Ma in cosa si traduce il potenziamento del servizio? In primo luogo nell’aumento della frequenza di svuotamento dei 2mila cestini dei rifiuti della città. Anzichè tre volte la settimana, i cestini saranno svuotati tutti i giorni. “Meno traboccamenti, meno rifiuti a terra, significa più decoro”, ha detto l’assessore Prandi. Sarà incrementata anche la pulizia dei cassonetti nel centro storico e nell’area attorno all’esagono. Prandi ha annunciato poi l’avvio, nei prossimi mesi, di un servizio di raccolta dei piccoli quantitativi di amianto.
Il piano finanziario 2026 prevede entrate tariffarie per 42,2 milioni. Tolto un milione e 400mila euro di detrazioni, il costo a carico di utenze domestiche e non domestiche sarà di 40,8 milioni di euro. Gli incrementi su base annua rispetto all’anno scorso vanno da 8 euro per una persona sola a 24 euro per una famiglia di 6 persone. Il costo del servizio per chi non beneficia di sconti e agevolazioni è di circa 50 centesimi al giorno per chi vive da solo e scende a 25 centesimi a testa in una famiglia di quattro persone.

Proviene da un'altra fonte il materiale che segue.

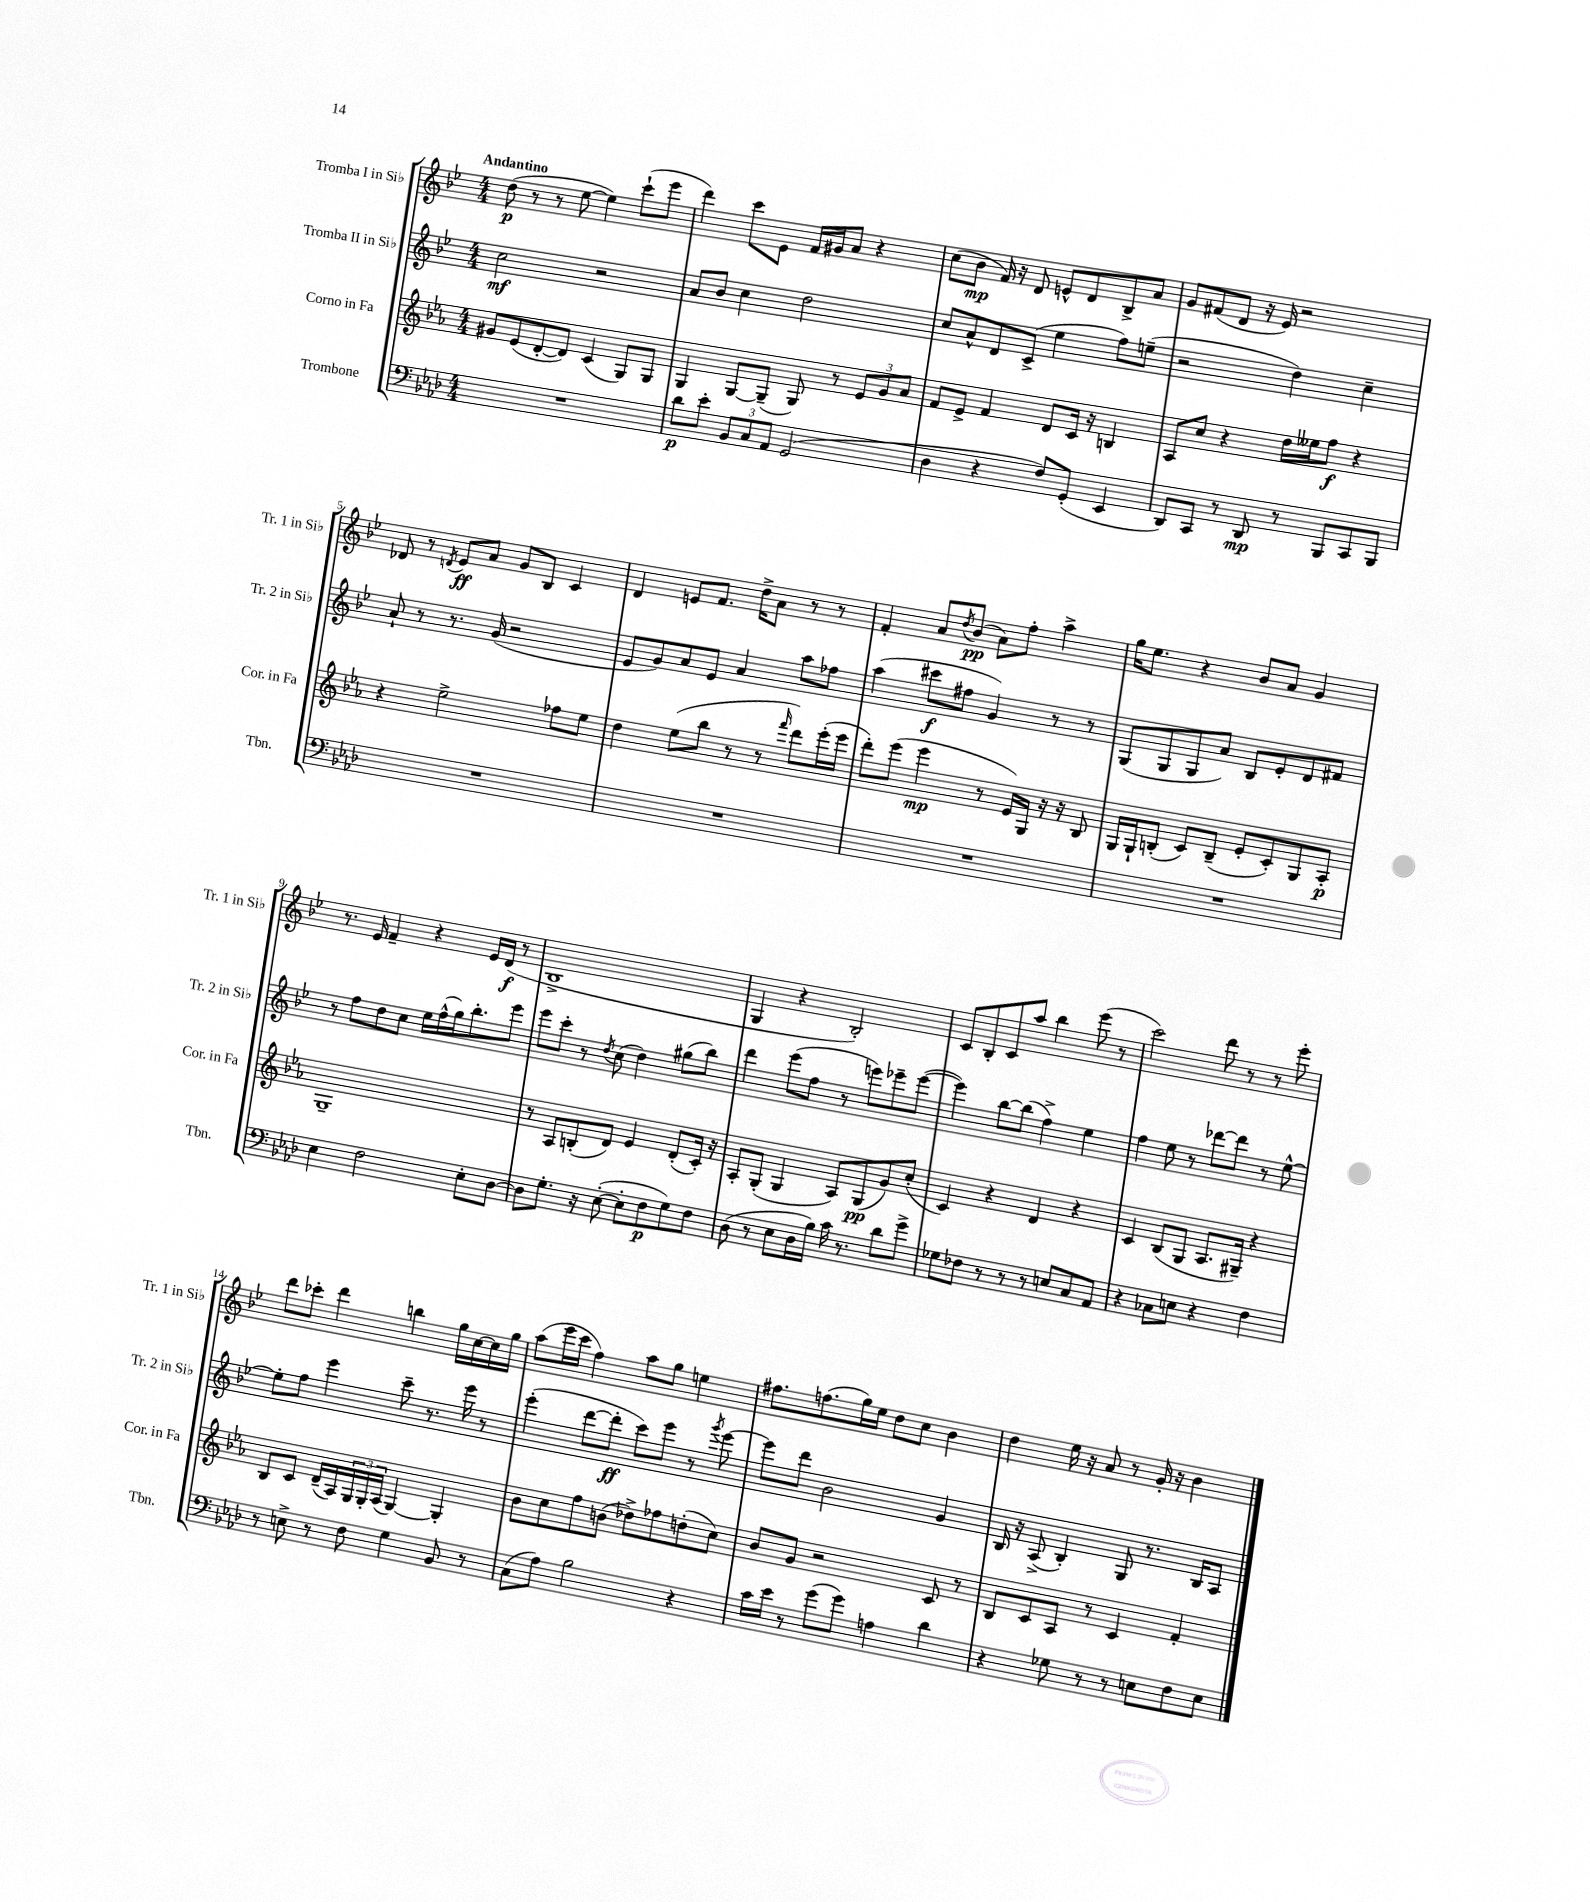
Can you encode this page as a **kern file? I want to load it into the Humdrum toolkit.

**kern	**kern	**kern	**kern
*staff4	*staff3	*staff2	*staff1
*clefF4	*clefG2	*clefG2	*clefG2
*k[b-e-a-d-]	*k[b-e-a-]	*k[b-e-]	*k[b-e-]
*M4/4	*M4/4	*M4/4	*M4/4
1r	8g#	2cc	(8dd
.	(8e-	.	8r
.	[8d'	.	8r
.	8d])	.	[8ee-
.	(4c	2r	4ee-])
.	8G)	.	(8ccc`
.	8G	.	8eee-
=	=	=	=
8d-	4G	8a	4ddd)
8e-'	.	8b-	.
12BB-	[8G	4cc	8ccc
12C	.	.	.
.	(8G~]	.	8e-
12AA-	.	.	.
(2GG	8G)	2dd	16f
.	.	.	16g#
.	8r	.	8a
.	12e-	.	4r
.	12g	.	.
.	12a-	.	.
=	=	=	=
4D-	8f	8cc	(8cc
.	8e-^	8a^^	8b-
4r	4f	8d	16f)
.	.	.	16r
.	.	(8c^	8d
8F)	8d	4ee-	8e^^
(8GG'	16c	.	8d
.	16r	.	.
4EE-	4B	8ff)	8B-^
.	.	(8ee~	8a
=	=	=	=
8DD-)	8A-	2r	8g
8CC	8cc	.	(8f#
8r	4r	.	8d
8DD-	.	.	16r
.	.	.	16e-)
8r	16dd	4dd)	2r
.	16ee--	.	.
8BBB-	8ff	.	.
8CC	4r	4cc~	.
8BBB-	.	.	.
=	=	=	=
1r	4r	8a`	8d-
.	.	8r	8r
.	.	.	8qd
.	2ee-^	8.r	8e-
.	.	.	8a
.	.	(16g	.
.	.	2r	8g
.	.	.	8B-
.	8ff-	.	4c
.	8ee-	.	.
=	=	=	=
1r	4dd	8e-	4d
.	.	8g)	.
.	(8ee-	8a	8e
.	8bb-	8e-	8.f
.	8r	4a	.
.	.	.	16dd^
.	8r	.	8a
.	16qqfff	.	.
.	8ddd)	8aa	8r
.	(16eee-'	8ff-	8r
.	16eee-	.	.
=	=	=	=
1r	8ddd')	(4aa	4f'
.	(8eee-	.	.
.	4eee-	8ccc#	8a
.	.	.	8qdd
.	.	8ff#	(8b-
.	8r	4g)	8a)
.	16e-)	.	8ff'
.	16G	.	.
.	16r	8r	4aa^
.	16r	.	.
.	8B-	8r	.
=	=	=	=
1r	16G	(8G	16gg
.	16G`	.	8.ee-
.	(8B'	8G	.
.	8c)	8G	4r
.	(8B~	8a)	.
.	8e-'	8B-	8b-
.	8c')	8e-'	8a
.	8G	8d	4g
.	8A-'	8f#	.
=	=	=	=
4E-	1G~	8r	8.r
.	.	8ff	.
.	.	.	16e-
2F	.	8dd	4f~
.	.	8cc	.
.	.	16ee-	4r
.	.	(16ff^^	.
.	.	16gg)	.
.	.	8.bb-'	.
8E-'	.	.	16e-
.	.	.	(16d
[8D-	.	8eee-	8r
=	=	=	=
8D-]	8r	8eee-	1B-^
8.G'	8A-	8ccc'	.
.	(8B'	8r	.
16r	.	.	.
.	.	8qdd	.
([8E-'	8d)	(8cc	.
8E-']	4e-	4dd)	.
8F	.	.	.
8G)	(8d'	(8gg#	.
8F	16c')	8bb-)	.
.	16r	.	.
=	=	=	=
(8D-	8A-'	4ddd	4G
8r	(8G'	.	.
8E-	4G	(8eee-	4r
16D-	.	8ff	.
16B-)	.	.	.
16c	8A-)	8r	2B-')
8.r	.	.	.
.	(8G	8eee)	.
8d-	8g)	8eee-~	.
8g^	(8cc'	([8eee-	.
=	=	=	=
8G-	4c)	4eee-])	8c
8F-	.	.	8B-'
8r	4r	[8bb-	8c
8r	.	(8bb-]	8aa
8r	4d	4ff^)	4bb-
8E	.	.	.
8C	4r	4ee-	(8eee-
8AA-	.	.	8r
=	=	=	=
4r	4c	4ff	2ccc)
8C-	(8B-	8ee-	.
8E	8G	8r	.
4r	8.A-	[8ddd-	8ddd
.	.	8ddd-]	8r
.	16G#~)	.	.
4F	4r	8r	8r
.	.	[8ee-^^	8eee-'
=	=	=	=
8r	8B-	8ee-']	8ddd
8E^	8c	8ff	8ccc-'
8r	(16d~	4eee-	4ddd
.	16A-)	.	.
8F	24G	.	.
.	24G'	.	.
.	(24A-	.	.
4G	[4G)	8ccc~	4bb
.	.	8.r	.
8BB-	4G']	.	16gg
.	.	16eee-	[16cc
8r	.	8r	16cc]
.	.	.	16gg
=	=	=	=
(8C	8b-	(4eee-'	(8aa
8A-)	8cc	.	16eee-
.	.	.	16ccc
2B-	8ff	[8ddd	4ff)
.	(8b	8ddd']	.
.	8dd-^)	8ccc)	8aa
.	8ff-	8eee-	8gg
4r	(8dd'	8r	4ee
.	.	8qggg	.
.	8cc)	[8eee-	.
=	=	=	=
16c	8b-	8eee-]	8.ff#
16e-	.	.	.
8r	8g	8ddd	.
.	.	.	(8.ff
(8g	2r	2b-	.
8g)	.	.	16gg)
.	.	.	16ee-
4A	.	.	8dd
.	.	.	8cc
4d-	8c	4g	4b-
.	8r	.	.
=	=	=	=
4r	8B-	16B-	4dd
.	.	16r	.
.	8c	(8A^	.
8G-	8A-	4B-')	16ee-
.	.	.	16r
8r	8r	.	8a
8r	4c	8G	8r
8E	.	8.r	16g'
.	.	.	16r
8F	4f'	.	4b-
.	.	16B-	.
8E	.	8A	.
==	==	==	==
*-	*-	*-	*-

All’orizzonte c’è finalmente la gara per l’affidamento del servizio, gestito da Iren in proroga da più di dieci anni. Atersir, insieme al Comune, sta predisponendo il bando, che sarà pubblicato entro l’autunno. “La gara – ha detto l’assessore Prandi – permetterà di mettere in concorrenza il servizio, definire investimenti certi e restituire al Comune e all’Agenzia territoriale una piena capacità di controllo sul gestore”.